**WORK TO COMPLETE**
Rework the stretch of the listing from the line containing "table_cell 3 [178, 1437, 236, 1581]" through the end of the listing, swapping "GAVĖJAS" for "SIUNTĖJAS" and leaving everything else as it is. Leave the pictures out of your answer.

**DATASET CONTENT**
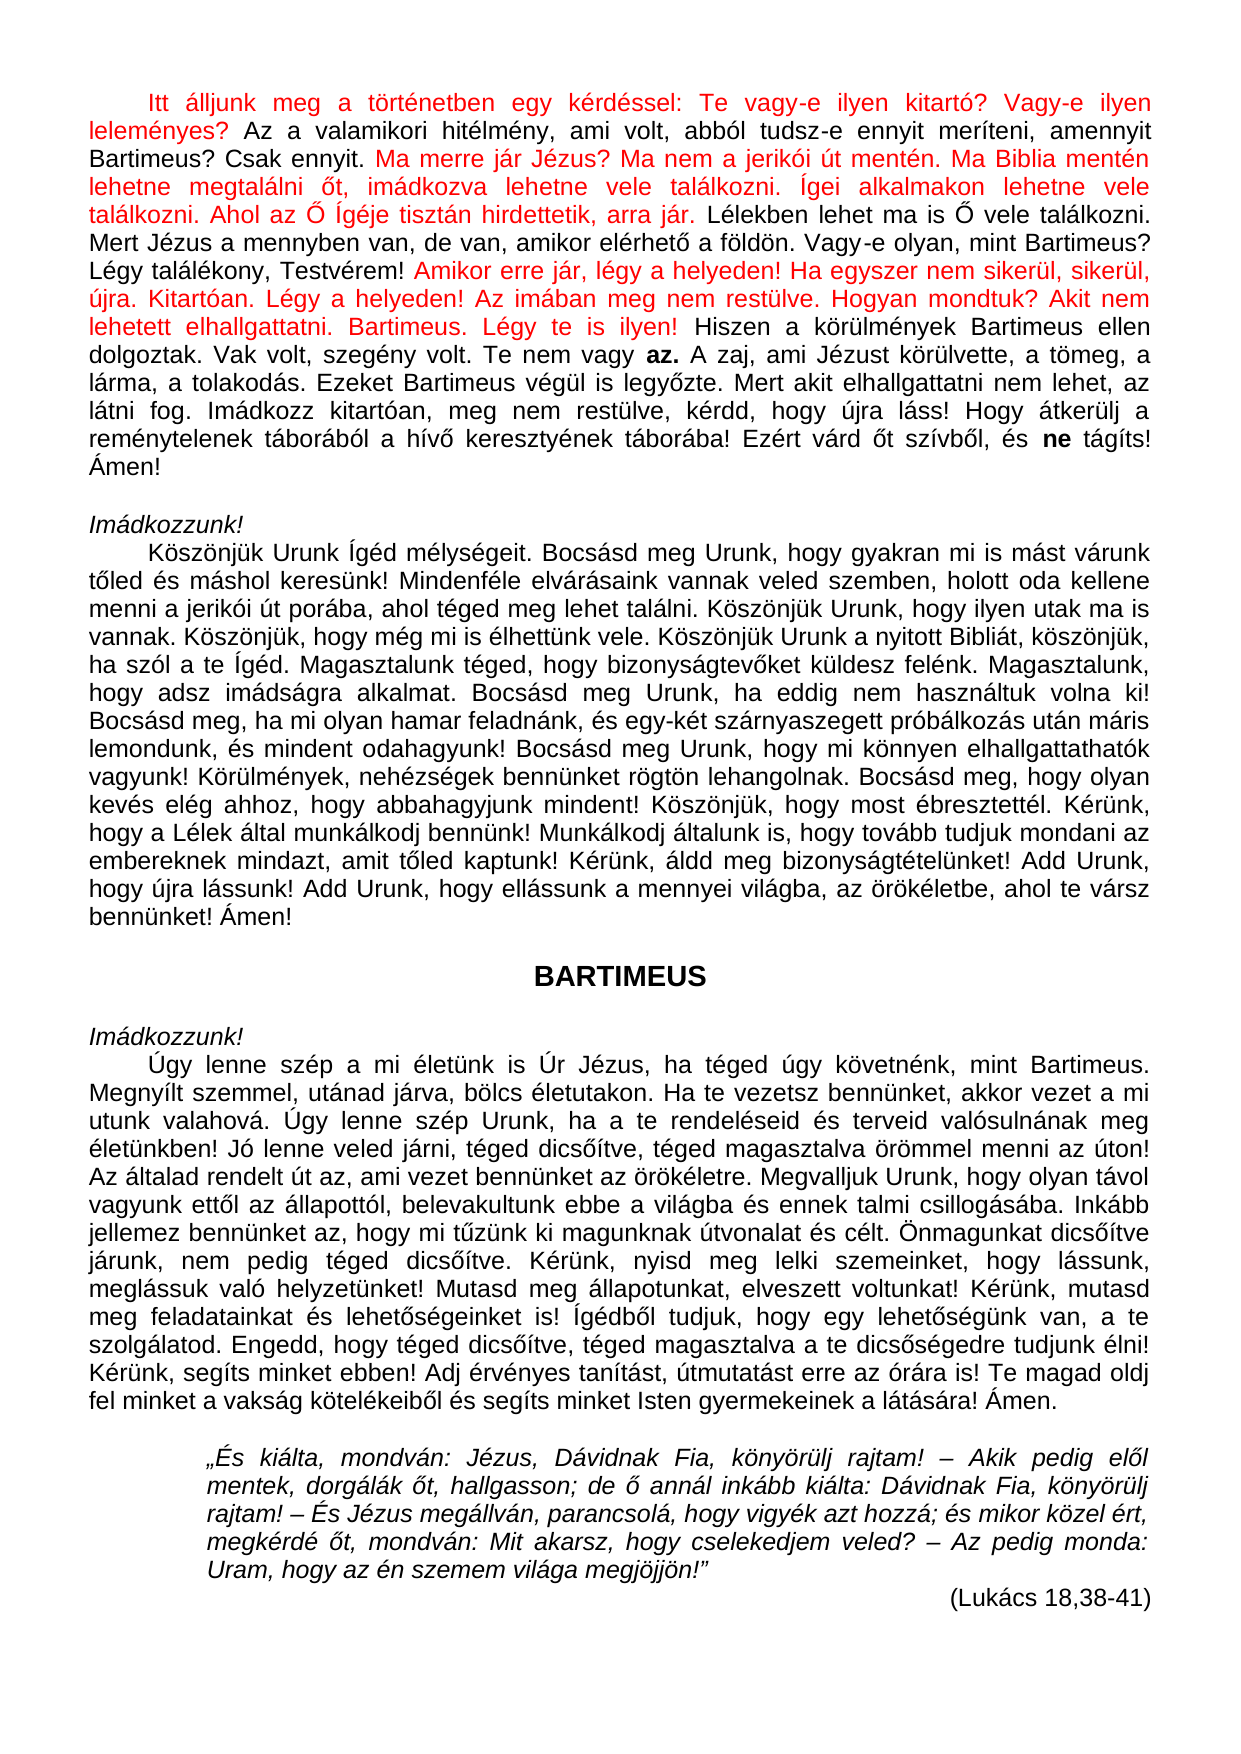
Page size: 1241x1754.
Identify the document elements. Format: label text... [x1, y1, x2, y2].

text Köszönjük Urunk Ígéd mélységeit. Bocsásd meg Urunk, hogy gyakran mi is mást várunk tőled és máshol keresünk! Mindenféle elvárásaink vannak veled szemben, holott oda kellene menni a jerikói út porába, ahol téged meg lehet találni. Köszönjük Urunk, hogy ilyen utak ma is vannak. Köszönjük, hogy még mi is élhettünk vele. Köszönjük Urunk a nyitott Bibliát, köszönjük, ha szól a te Ígéd. Magasztalunk téged, hogy bizonyságtevőket küldesz felénk. Magasztalunk, hogy adsz imádságra alkalmat. Bocsásd meg Urunk, ha eddig nem használtuk volna ki! Bocsásd meg, ha mi olyan hamar feladnánk, és egy-két szárnyaszegett próbálkozás után máris lemondunk, és mindent odahagyunk! Bocsásd meg Urunk, hogy mi könnyen elhallgattathatók vagyunk! Körülmények, nehézségek bennünket rögtön lehangolnak. Bocsásd meg, hogy olyan kevés elég ahhoz, hogy abbahagyjunk mindent! Köszönjük, hogy most ébresztettél. Kérünk, hogy a Lélek által munkálkodj bennünk! Munkálkodj általunk is, hogy tovább tudjuk mondani az embereknek mindazt, amit tőled kaptunk! Kérünk, áldd meg bizonyságtételünket! Add Urunk, hogy újra lássunk! Add Urunk, hogy ellássunk a mennyei világba, az örökéletbe, ahol te vársz bennünket! Ámen! [88, 538, 1152, 931]
text Imádkozzunk! [88, 1022, 1152, 1050]
text BARTIMEUS [88, 960, 1152, 993]
text Imádkozzunk! [88, 510, 1152, 538]
text Itt álljunk meg a történetben egy kérdéssel: Te vagy‑e ilyen kitartó? Vagy‑e ilyen leleményes? Az a valamikori hitélmény, ami volt, abból tudsz‑e ennyit meríteni, amennyit Bartimeus? Csak ennyit. Ma merre jár Jézus? Ma nem a jerikói út mentén. Ma Biblia mentén lehetne megtalálni őt, imádkozva lehetne vele találkozni. Ígei alkalmakon lehetne vele találkozni. Ahol az Ő Ígéje tisztán hirdettetik, arra jár. Lélekben lehet ma is Ő vele találkozni. Mert Jézus a mennyben van, de van, amikor elérhető a földön. Vagy‑e olyan, mint Bartimeus? Légy találékony, Testvérem! Amikor erre jár, légy a helyeden! Ha egyszer nem sikerül, sikerül, újra. Kitartóan. Légy a helyeden! Az imában meg nem restülve. Hogyan mondtuk? Akit nem lehetett elhallgattatni. Bartimeus. Légy te is ilyen! Hiszen a körülmények Bartimeus ellen dolgoztak. Vak volt, szegény volt. Te nem vagy az. A zaj, ami Jézust körülvette, a tömeg, a lárma, a tolakodás. Ezeket Bartimeus végül is legyőzte. Mert akit elhallgattatni nem lehet, az látni fog. Imádkozz kitartóan, meg nem restülve, kérdd, hogy újra láss! Hogy átkerülj a reménytelenek táborából a hívő keresztyének táborába! Ezért várd őt szívből, és ne tágíts! Ámen! [88, 88, 1152, 481]
text „És kiálta, mondván: Jézus, Dávidnak Fia, könyörülj rajtam! – Akik pedig elől mentek, dorgálák őt, hallgasson; de ő annál inkább kiálta: Dávidnak Fia, könyörülj rajtam! – És Jézus megállván, parancsolá, hogy vigyék azt hozzá; és mikor közel ért, megkérdé őt, mondván: Mit akarsz, hogy cselekedjem veled? – Az pedig monda: Uram, hogy az én szemem világa megjöjjön!” [207, 1444, 1152, 1584]
text (Lukács 18,38-41) [88, 1584, 1152, 1612]
text Úgy lenne szép a mi életünk is Úr Jézus, ha téged úgy követnénk, mint Bartimeus. Megnyílt szemmel, utánad járva, bölcs életutakon. Ha te vezetsz bennünket, akkor vezet a mi utunk valahová. Úgy lenne szép Urunk, ha a te rendeléseid és terveid valósulnának meg életünkben! Jó lenne veled járni, téged dicsőítve, téged magasztalva örömmel menni az úton! Az általad rendelt út az, ami vezet bennünket az örökéletre. Megvalljuk Urunk, hogy olyan távol vagyunk ettől az állapottól, belevakultunk ebbe a világba és ennek talmi csillogásába. Inkább jellemez bennünket az, hogy mi tűzünk ki magunknak útvonalat és célt. Önmagunkat dicsőítve járunk, nem pedig téged dicsőítve. Kérünk, nyisd meg lelki szemeinket, hogy lássunk, meglássuk való helyzetünket! Mutasd meg állapotunkat, elveszett voltunkat! Kérünk, mutasd meg feladatainkat és lehetőségeinket is! Ígédből tudjuk, hogy egy lehetőségünk van, a te szolgálatod. Engedd, hogy téged dicsőítve, téged magasztalva a te dicsőségedre tudjunk élni! Kérünk, segíts minket ebben! Adj érvényes tanítást, útmutatást erre az órára is! Te magad oldj fel minket a vakság kötelékeiből és segíts minket Isten gyermekeinek a látására! Ámen. [88, 1050, 1152, 1414]
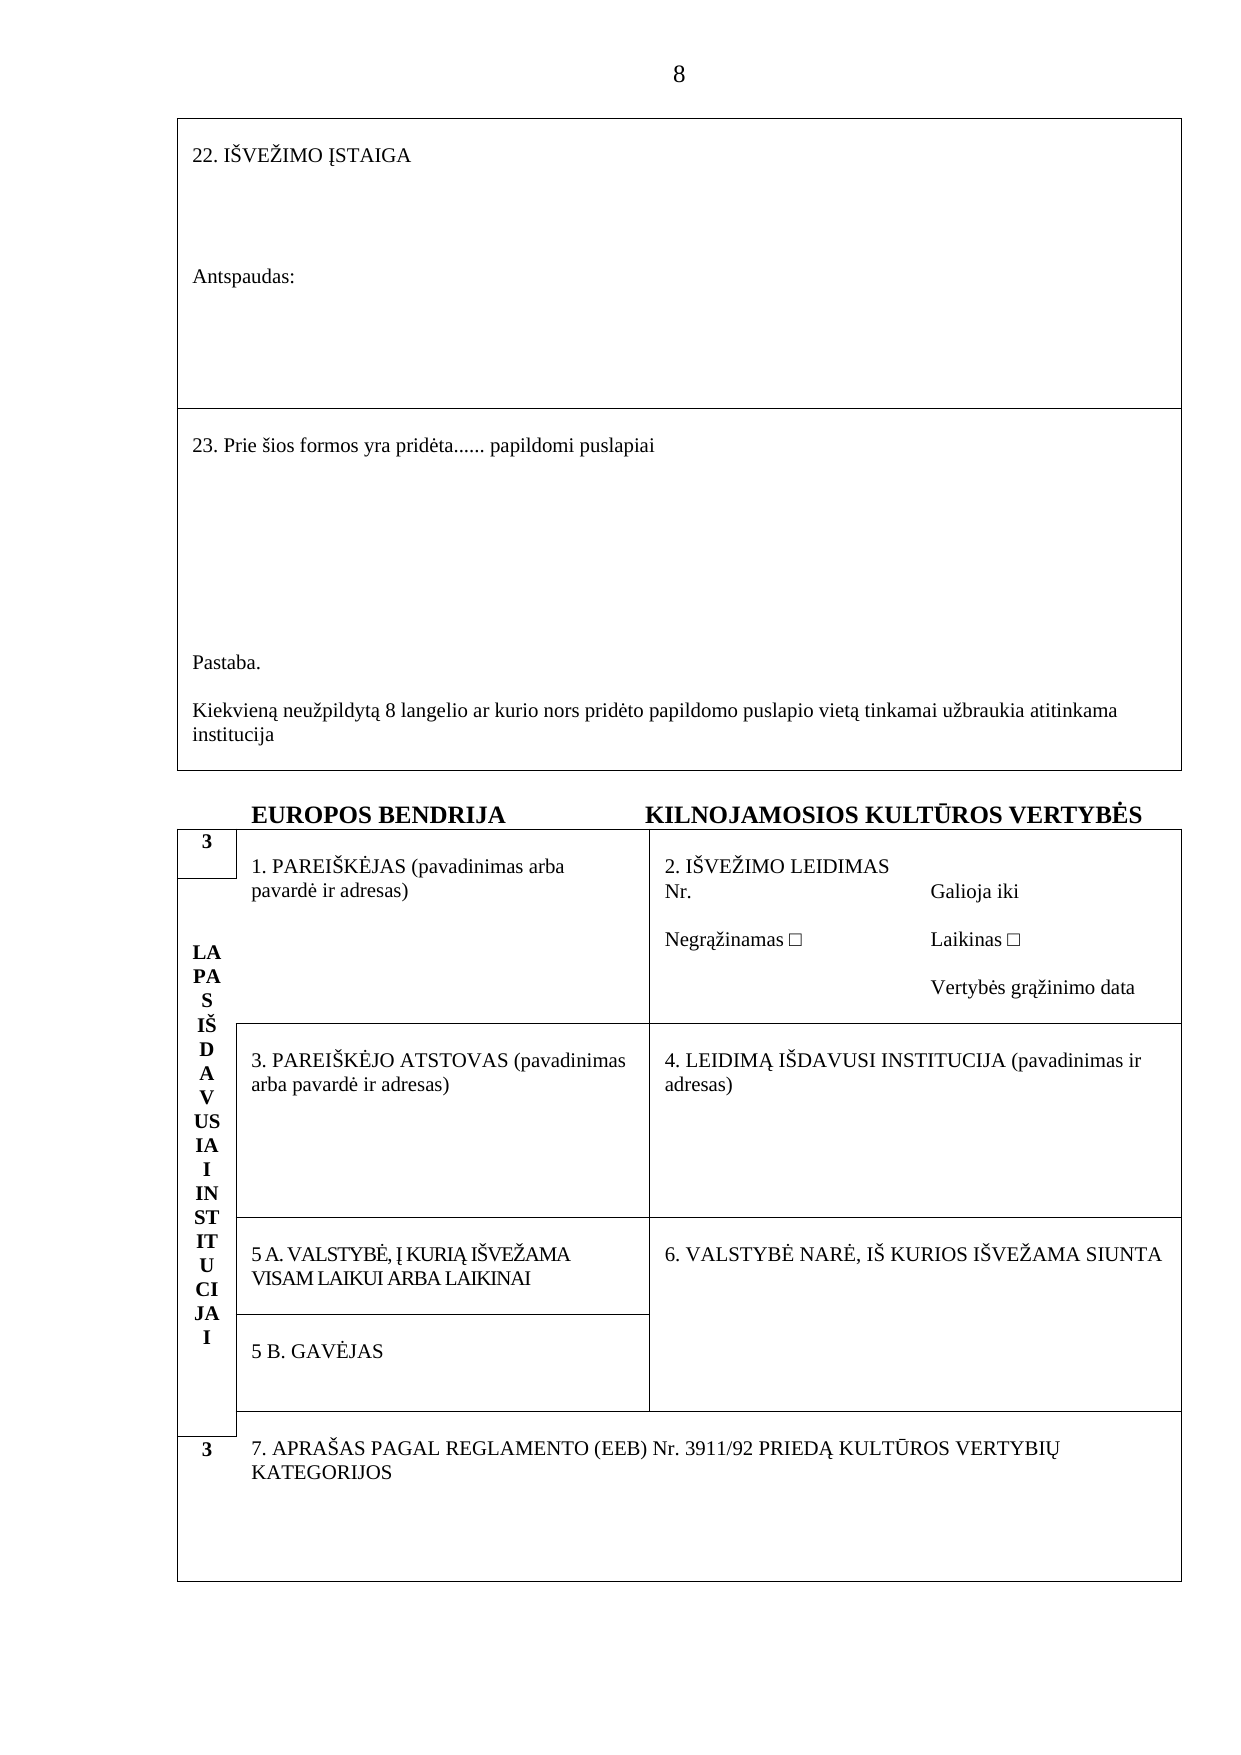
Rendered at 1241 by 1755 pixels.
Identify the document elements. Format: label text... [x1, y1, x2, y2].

table_cell 3 [178, 1437, 236, 1581]
table_header 2. IŠVEŽIMO LEIDIMAS [650, 830, 1181, 878]
table_cell 4. LEIDIMĄ IŠDAVUSI INSTITUCIJA (pavadinimas ir adresas) [650, 1024, 1181, 1217]
table_cell 22. IŠVEŽIMO ĮSTAIGA Antspaudas: [178, 119, 1181, 408]
table_header 3 [178, 830, 236, 878]
table_cell Nr. Negrąžinamas □ [650, 878, 916, 1023]
table_header 1. PAREIŠKĖJAS (pavadinimas arba pavardė ir adresas) [236, 830, 649, 1023]
table_cell LAPAS IŠDAVUSIAI INSTITUCIJAI [178, 879, 236, 1411]
table_cell 5 B. GAVĖJAS [237, 1315, 649, 1411]
table_cell [178, 1411, 236, 1436]
table_cell 5 A. VALSTYBĖ, Į KURIĄ IŠVEŽAMA VISAM LAIKUI ARBA LAIKINAI [237, 1218, 649, 1314]
table_cell 3. PAREIŠKĖJO ATSTOVAS (pavadinimas arba pavardė ir adresas) [237, 1024, 649, 1217]
table_cell 7. APRAŠAS PAGAL REGLAMENTO (EEB) Nr. 3911/92 PRIEDĄ KULTŪROS VERTYBIŲ KATEGORIJOS [236, 1412, 1181, 1581]
text EUROPOS BENDRIJA KILNOJAMOSIOS KULTŪROS VERTYBĖS [177, 800, 1181, 828]
table_cell Galioja iki Laikinas □ Vertybės grąžinimo data [916, 878, 1181, 1023]
table_cell 23. Prie šios formos yra pridėta...... papildomi puslapiai Pastaba. Kiekvieną neužpildytą 8 langelio ar kurio nors pridėto papildomo puslapio vietą tinkamai užbraukia atitinkama institucija [178, 409, 1181, 770]
table_cell 6. VALSTYBĖ NARĖ, IŠ KURIOS IŠVEŽAMA SIUNTA [650, 1218, 1181, 1411]
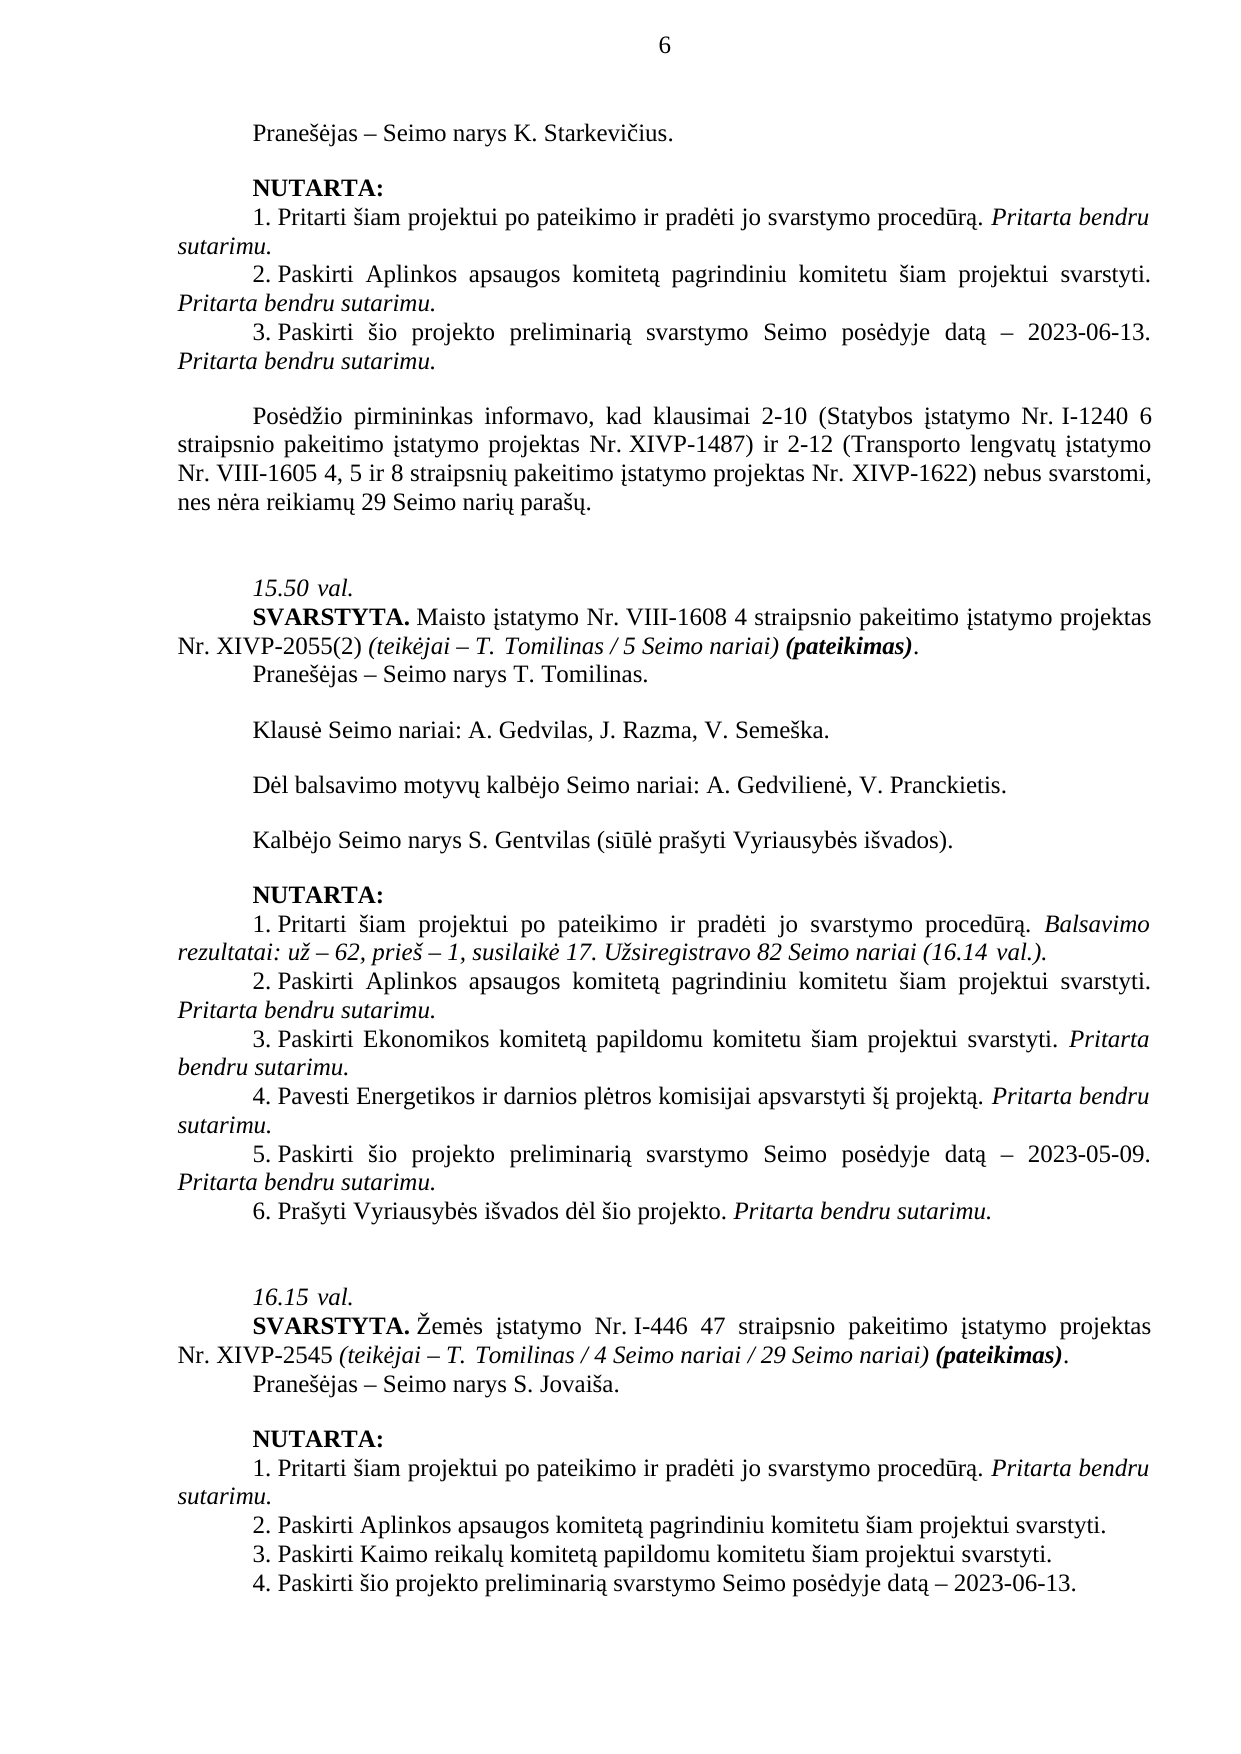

**EXERCISE OUTPUT**
table_cell 3 [178, 1437, 236, 1581]
table_header 2. IŠVEŽIMO LEIDIMAS [650, 830, 1181, 878]
table_cell 4. LEIDIMĄ IŠDAVUSI INSTITUCIJA (pavadinimas ir adresas) [650, 1024, 1181, 1217]
table_cell 22. IŠVEŽIMO ĮSTAIGA Antspaudas: [178, 119, 1181, 408]
table_header 3 [178, 830, 236, 878]
table_cell Nr. Negrąžinamas □ [650, 878, 916, 1023]
table_header 1. PAREIŠKĖJAS (pavadinimas arba pavardė ir adresas) [236, 830, 649, 1023]
table_cell LAPAS IŠDAVUSIAI INSTITUCIJAI [178, 879, 236, 1411]
table_cell 5 B. SIUNTĖJAS [237, 1315, 649, 1411]
table_cell [178, 1411, 236, 1436]
table_cell 5 A. VALSTYBĖ, Į KURIĄ IŠVEŽAMA VISAM LAIKUI ARBA LAIKINAI [237, 1218, 649, 1314]
table_cell 3. PAREIŠKĖJO ATSTOVAS (pavadinimas arba pavardė ir adresas) [237, 1024, 649, 1217]
table_cell 7. APRAŠAS PAGAL REGLAMENTO (EEB) Nr. 3911/92 PRIEDĄ KULTŪROS VERTYBIŲ KATEGORIJOS [236, 1412, 1181, 1581]
text EUROPOS BENDRIJA KILNOJAMOSIOS KULTŪROS VERTYBĖS [177, 800, 1181, 828]
table_cell Galioja iki Laikinas □ Vertybės grąžinimo data [916, 878, 1181, 1023]
table_cell 23. Prie šios formos yra pridėta...... papildomi puslapiai Pastaba. Kiekvieną neužpildytą 8 langelio ar kurio nors pridėto papildomo puslapio vietą tinkamai užbraukia atitinkama institucija [178, 409, 1181, 770]
table_cell 6. VALSTYBĖ NARĖ, IŠ KURIOS IŠVEŽAMA SIUNTA [650, 1218, 1181, 1411]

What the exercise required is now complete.